**Complete the following**
a: Copy the passage from the thread on Perl and PDL from "I can see in" to "is somehow bad?".
b: List every programming language named in the thread on Perl and PDL, leaving out PDL itself.

===== Excerpt to read

I can see in the page that last PDL release was on February, okay. Probably the presence of activity indicates that there are people using PDL, and more than that, maintaining it. Since PDL existed for many years, I would speculate that these people presumably didn't jump into PDL yesterday. There can very well be large codebases using it for a long time.
All the comments suggesting that this somehow shouldn't be and that people should move away from PDL, are depressing in the way that, in a split second, years of effort and thousands lines of code that are probably doing good work are dismissed just like that.
If a bank is still using Cobol, it is interesting and a testament to how a Cobol programmer can still make a good living on it. But if a scientist is using Perl to carry out calculations, this is somehow bad?
This is the sentiment I've been seeing online, especially here.
1/3 of the posts here are "<old tool that already exists in a stable, mature codebase> in {rust|go|whatevernewlanguagecomesnextweek} released v0.0.1"
Perl is a great language, that does it's job for many, many things, especially with CPAN, and it has been doing so for years. You can buy a 20yo book on perl, and 99.99% of the example code from that book still works, and same goes for projects from that era (which cannot be said for python, where developers and distro mainanters seem to enjoy removing usable, mature projects, just because they're written for python2.7 and incompatible with 3+).

==========
===== Data shown

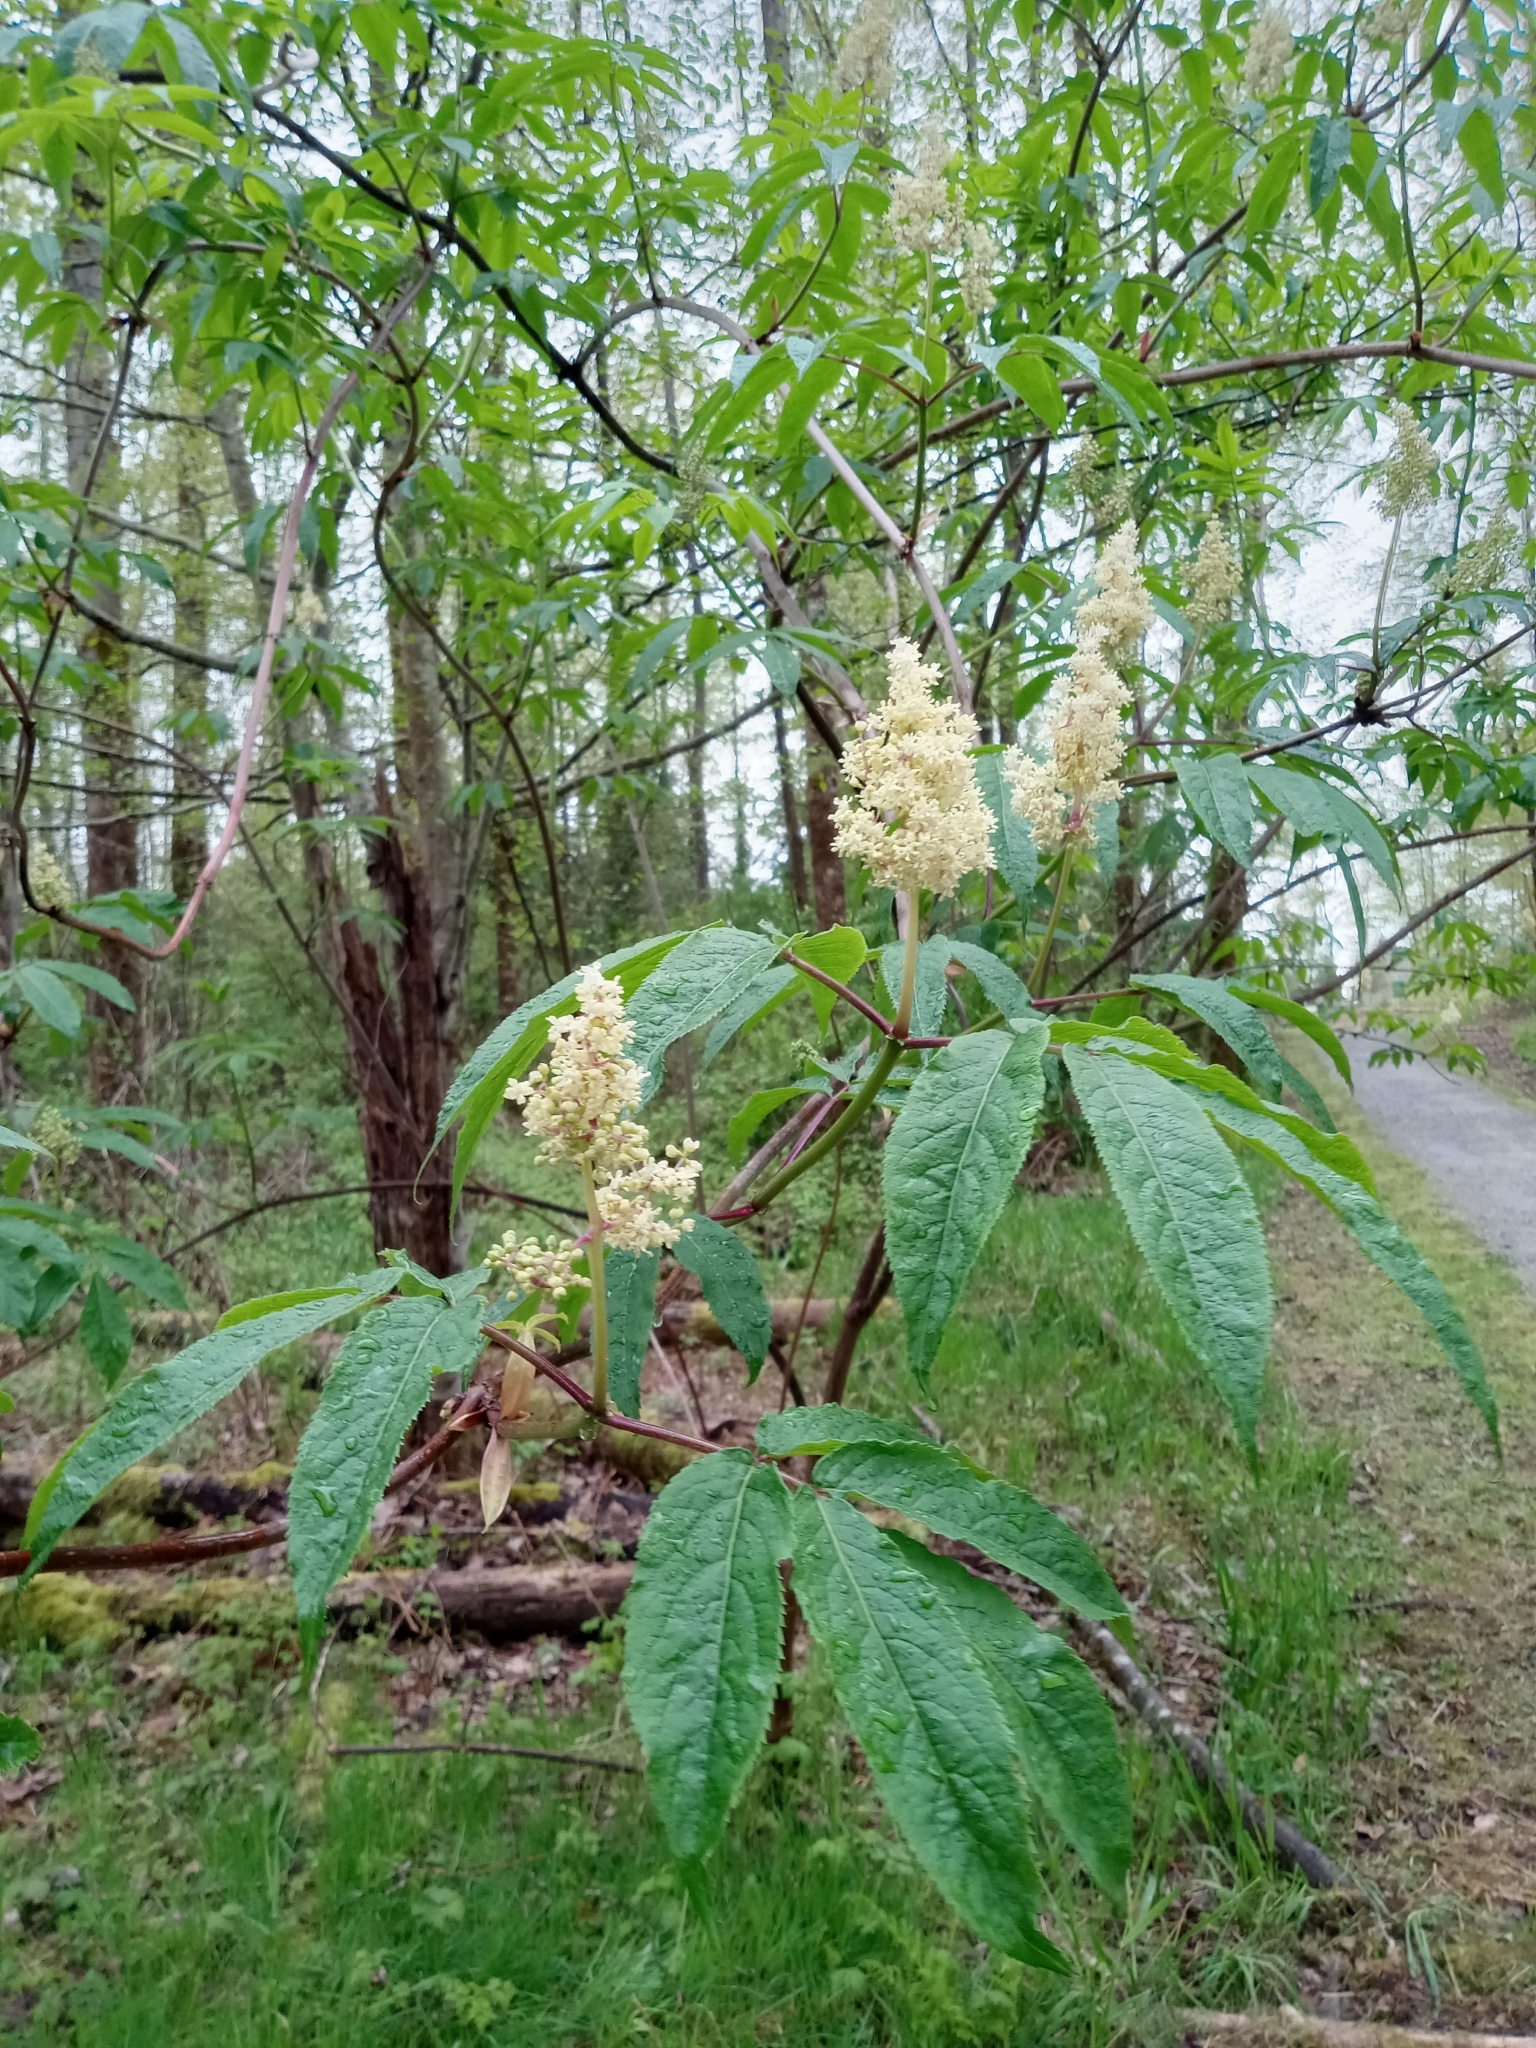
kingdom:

==========

**Outputs**
a:
I can see in the page that last PDL release was on February, okay. Probably the presence of activity indicates that there are people using PDL, and more than that, maintaining it. Since PDL existed for many years, I would speculate that these people presumably didn't jump into PDL yesterday. There can very well be large codebases using it for a long time.
All the comments suggesting that this somehow shouldn't be and that people should move away from PDL, are depressing in the way that, in a split second, years of effort and thousands lines of code that are probably doing good work are dismissed just like that.
If a bank is still using Cobol, it is interesting and a testament to how a Cobol programmer can still make a good living on it. But if a scientist is using Perl to carry out calculations, this is somehow bad?

b: Cobol, Perl, rust, go, python